Nate Daligcon

Personal information
- Full name: Nathan Daligcon
- Date of birth: August 9, 1974 (age 51)
- Place of birth: Seattle, Washington, U.S.
- Height: 5 ft 9 in (1.75 m)
- Position: Midfielder

College career
- Years: Team / Apps / (Gls)
- 1992–1995: Seattle Pacific Falcons

Senior career*
- Years: Team / Apps / (Gls)
- 1996–1997: Seattle Sounders / 16 / (1)
- 1997–2001: Rochester Rhinos / 106 / (16)
- 2002: Seattle Sounders / 24 / (0)
- Total:  / 146 / (17)

Managerial career
- 2009–2012: Seattle Pacific Falcons (asst.)
- 2013: Seattle Redhawks (asst.)
- 2014–2022: Seattle Redhawks (associate head coach)
- 2023–: Seattle Redhawks

= Nate Daligcon =

American soccer player and coach (born 1974)
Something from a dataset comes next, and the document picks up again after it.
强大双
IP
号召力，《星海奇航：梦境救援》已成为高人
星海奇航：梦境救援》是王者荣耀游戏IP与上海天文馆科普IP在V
Nathan "Nate" Daligcon is an American retired soccer midfielder who played professionally in the A-League. Over his eight-year professional career, Daligcon won four league and one U.S. Open Cup titles.

== Early life ==
In 1992, Daligcon graduated from Highline High School.

== Collegiate career ==

He attended Seattle Pacific University, playing on the men's soccer team from 1992 to 1995. In 1993, Daligcon and his team mates won the NCAA Men's Division II Soccer Championship. He was a 1994 Second Team and a 1995 First Team Division II All American. He graduated in 1996 with a bachelor's degree in marketing.

==Professional==
On March 4, 1996, the Tampa Bay Mutiny selected Daligcon in the third round (twenty-fourth overall) of the 1996 MLS College Draft. The Mutiny released him late in the pre-season. He then signed with the Seattle Sounders of the A-League. That season, he played in the A-League championship game as the Sounders defeated the Rochester Rhinos. Daligcon returned to the Sounders in 1997, but played only four games that season before being traded, along with Justin Stoddard, to the Rhinos in exchange for Henry Gutierrez.

Dalgicon won three league (1998, 2000, and 2001) and one U.S. Open Cup (1999) championship in five seasons with the Rhinos.

In 2003, he returned to the Sounders for a final season before retiring.

In 2017, Daligcon was inducted into the Rhinos Hall of Fame.

==Coaching career==

In 2009, Daligcon became an assistant coach for the Seattle Pacific University Falcons men's soccer team, eventually becoming lead assistant coach before leaving after the 2012 season.

Prior to the 2013 season, Daligcon joined the coaching staff for the Seattle University Redhawks men's soccer team as an assistant coach. In July 2014, Daligcon was promoted to associate head coach of the Red Hawks under head coach Pete Fewing.